L'Histoire de la réception de Paul et Virginie se confond avec celle des larmes et des soupirs que suscita le roman lors de sa publication. Si l'on en croit les souvenirs rapportés par le comte Emmanuel de Las Cases dans le Mémorial de Sainte Hélène, Napoléon luimême aurait été, comme plusieurs de ses contemporains, profondément ému à la lecture de la pastorale touchante de ce jeune couple vertueux, élevé comme frère et soeur dans le décor idyllique de l'Île de France. À l'égard de l'oeuvre scientifique dans laquelle s'insérait la fiction, le souverain entretenait cependant un sentiment fort différent: « si l'Empereur aimait Paul et Virginie, il riait de pitié des Études de la nature du même auteur.

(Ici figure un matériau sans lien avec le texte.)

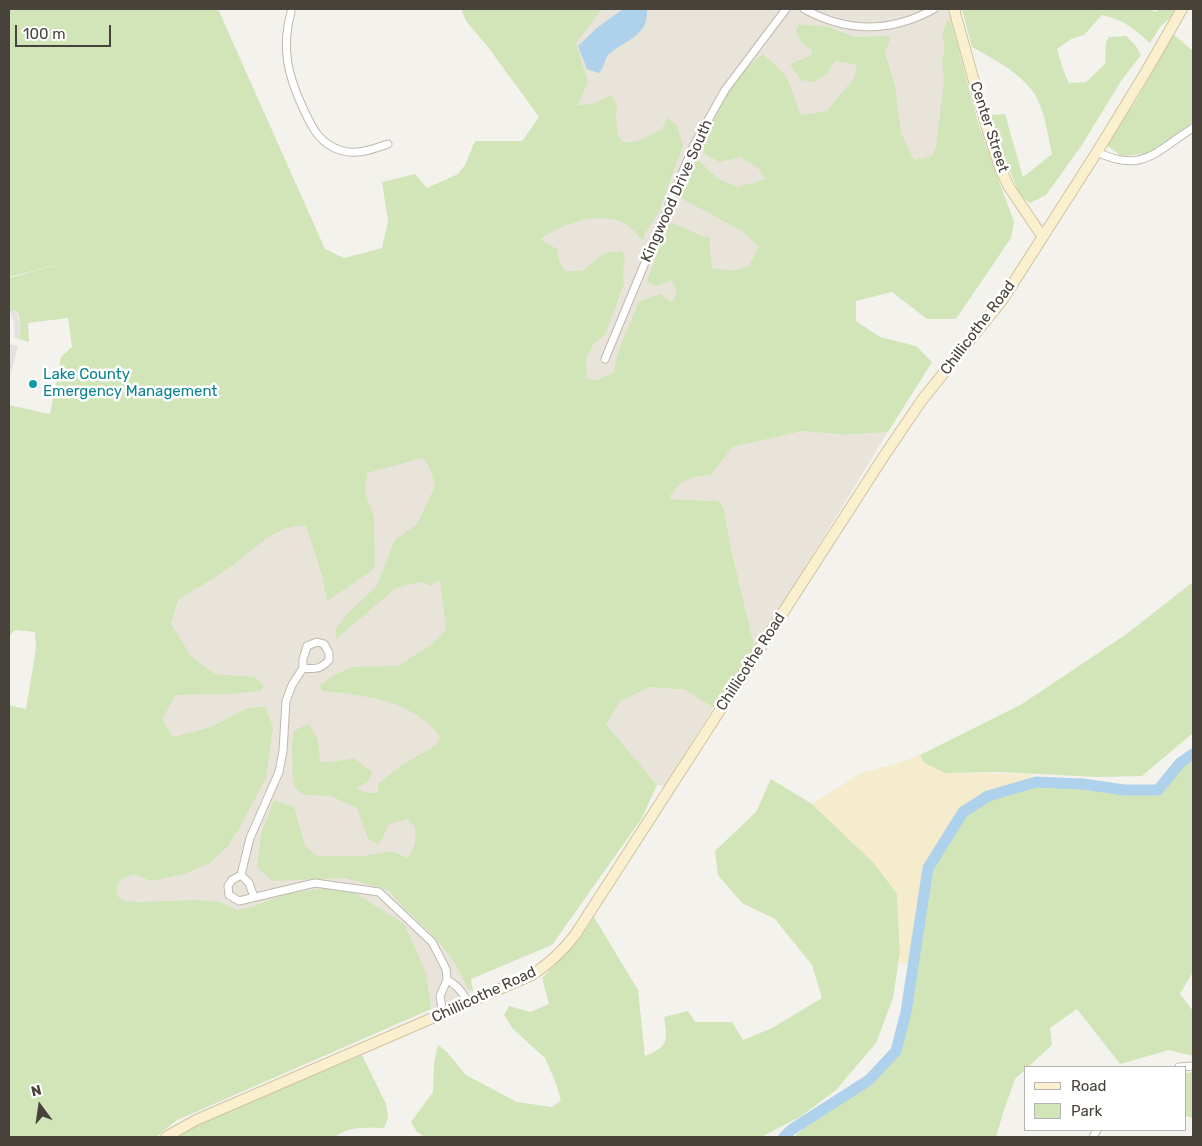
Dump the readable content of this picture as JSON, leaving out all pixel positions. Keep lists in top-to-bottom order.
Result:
{
  "streets": {
    "main road": ["Center Street", "Chillicothe Road"],
    "street": ["Kingwood Drive South"]
  },
  "crossings": [
    ["Center Street", "Chillicothe Road"]
  ],
  "places": ["Lake County Emergency Management"],
  "legend": ["Road", "Park"],
  "scale_bar": "100 m",
  "north": "top"
}
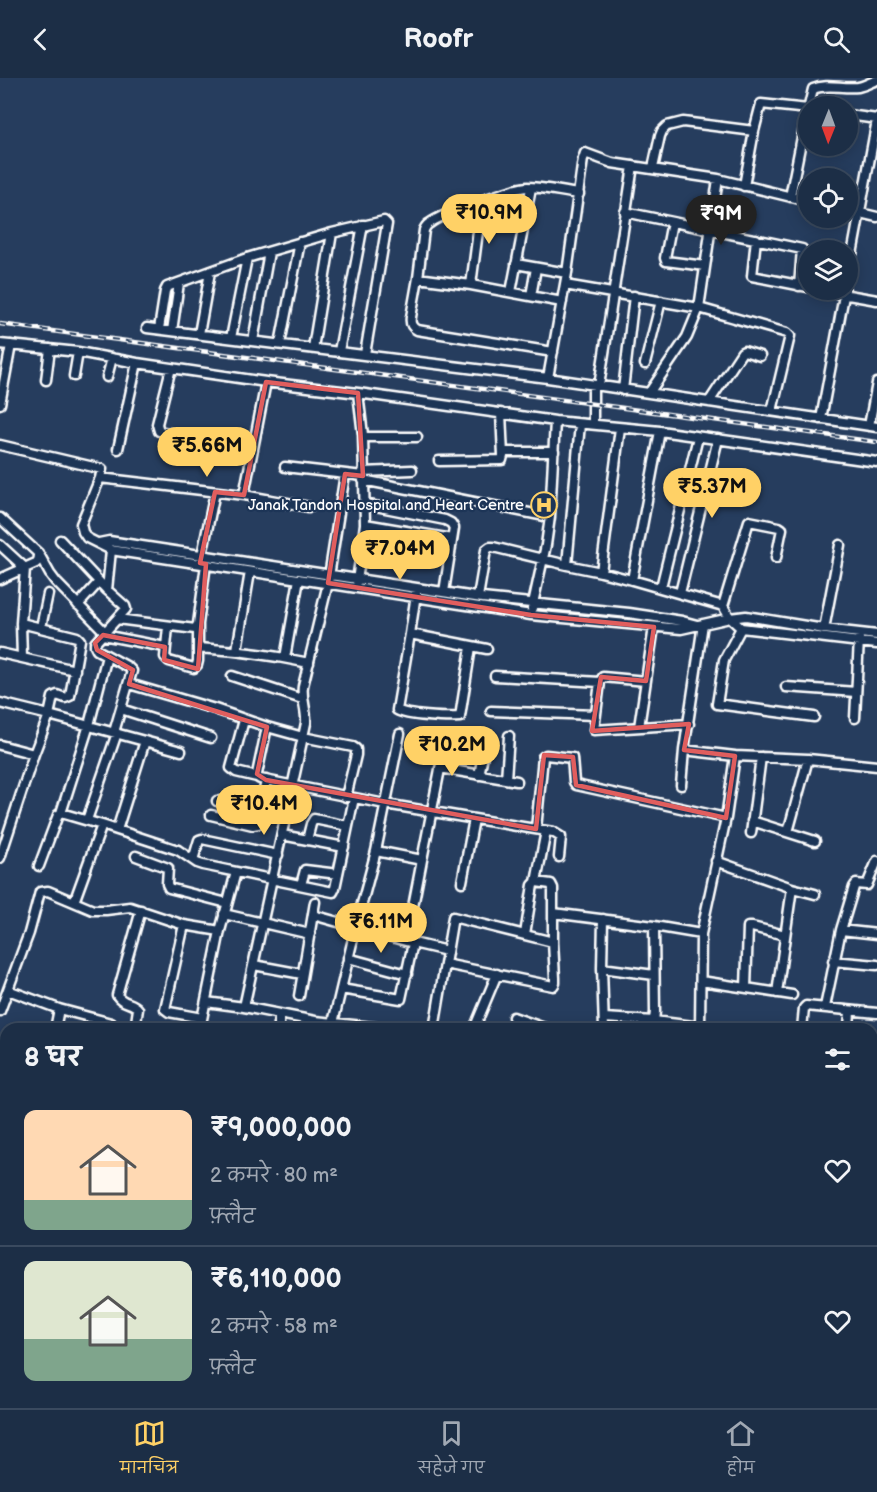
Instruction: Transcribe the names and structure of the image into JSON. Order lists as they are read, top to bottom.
{
  "places": {
    "hospital": ["Janak Tandon Hospital and Heart Centre"]
  },
  "north": "bottom",
  "page": {
    "header": "Roofr",
    "price": [
      "₹10.9M",
      "₹9M",
      "₹5.66M",
      "₹5.37M",
      "₹7.04M",
      "₹10.2M",
      "₹10.4M",
      "₹6.11M"
    ],
    "heading": "8 घर",
    "list": [
      {
        "name": "₹9,000,000",
        "note": "2 कमरे · 80 m² · फ़्लैट"
      },
      {
        "name": "₹6,110,000",
        "note": "2 कमरे · 58 m² · फ़्लैट"
      }
    ],
    "tabs": ["मानचित्र", "सहेजे गए", "होम"]
  }
}
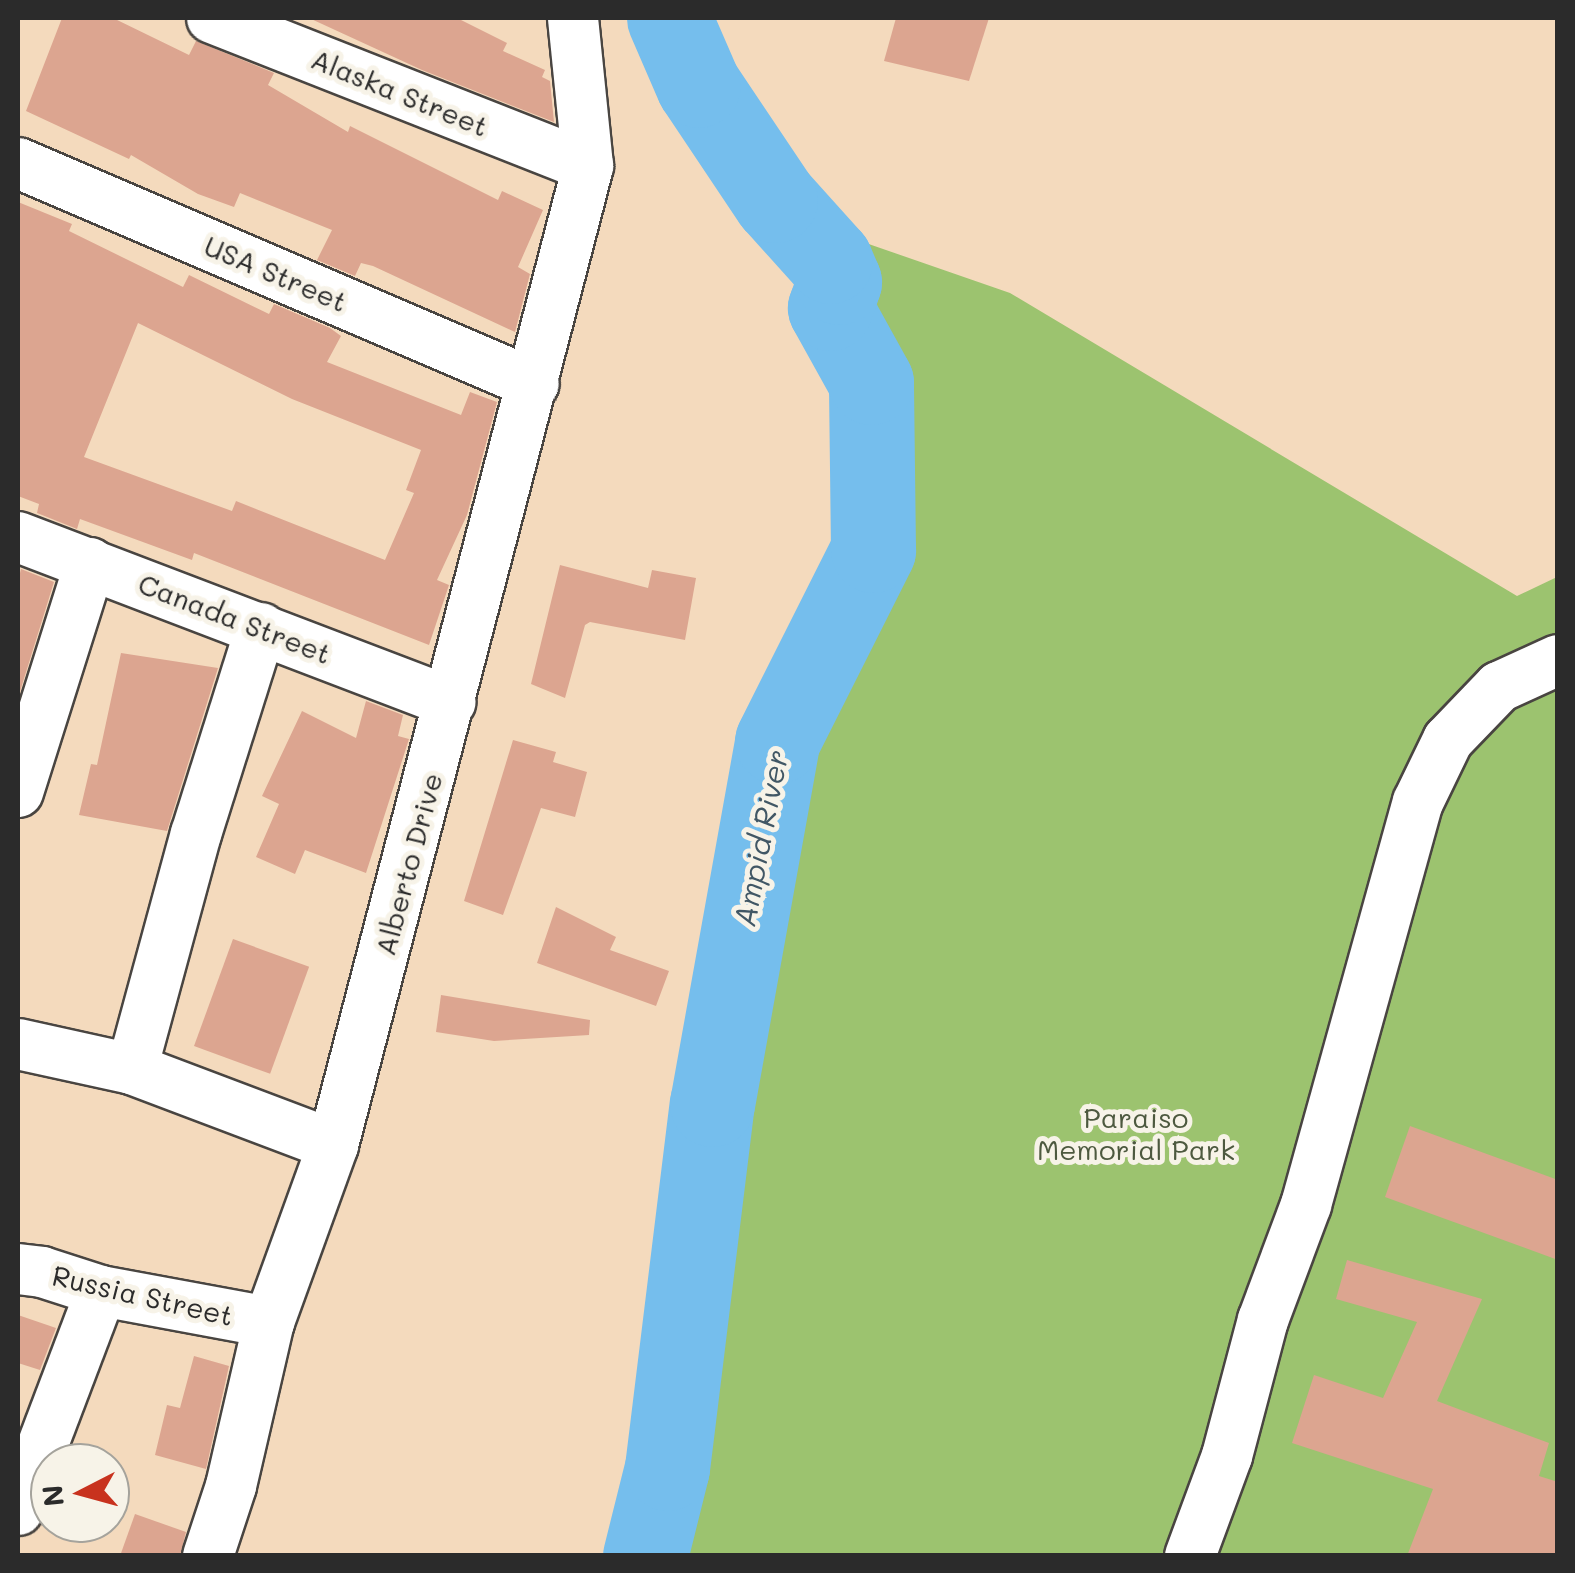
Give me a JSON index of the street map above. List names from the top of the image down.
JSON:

Bernardin, disaitil, bon littérateur, était à peine géomètre; ce dernier ouvrage était si mauvais que les gens de l'art dédaignaient d'y répondre ». Une anecdote en dit long sur ce que la communauté des savants pensait des prétentions scientifiques de celui qui, avec sa théorie des marées, s'était mis en tête de contredire Laplace et Newton: « Bernardin se plaignant un jour, comme de coutume, au premier consul du silence des savants à son égard, celui-ci lui dit: "Savezvous le calcul différentiel, monsieur Bernardin? —Non. —Eh bien! allez l'apprendre, et vous vous répondrez à vousmêmes" ».1 Malgré le succès d'un roman qui lui valait d'être présent dans presque toutes les bibliothèques, Bernardin de Saint Pierre a souffert de n'avoir jamais réussi à obtenir la reconnaissance institutionnelle pour laquelle il s'était pourtant longtemps battu. [End Page 177] Sa culture scientifique, acquise pendant son bref passage à l'École des ponts et chaussées, en 1757, se révélait d'un bien faible secours contre l'indifférence dont faisaient preuve les mathématiciens, les astronomes et les naturalistes à son endroit.

Encore aujourd'hui, malgré la riche postérité critique rencontrée par Paul et Virginie, on s'est peu attardé sur les rapports paradoxaux entretenus par ce roman, au fil de ses rééditions, et les efforts accomplis par son auteur pour que soit reconnue la qualité de son travail scientifique.2 Entre l'histoire éditoriale de cette fiction et la quête de légitimité de Bernardin de Saint-Pierre existe pourtant une association étroite, insuffisamment approfondie jusqu'ici, sur laquelle le présent article voudrait attirer l'attention.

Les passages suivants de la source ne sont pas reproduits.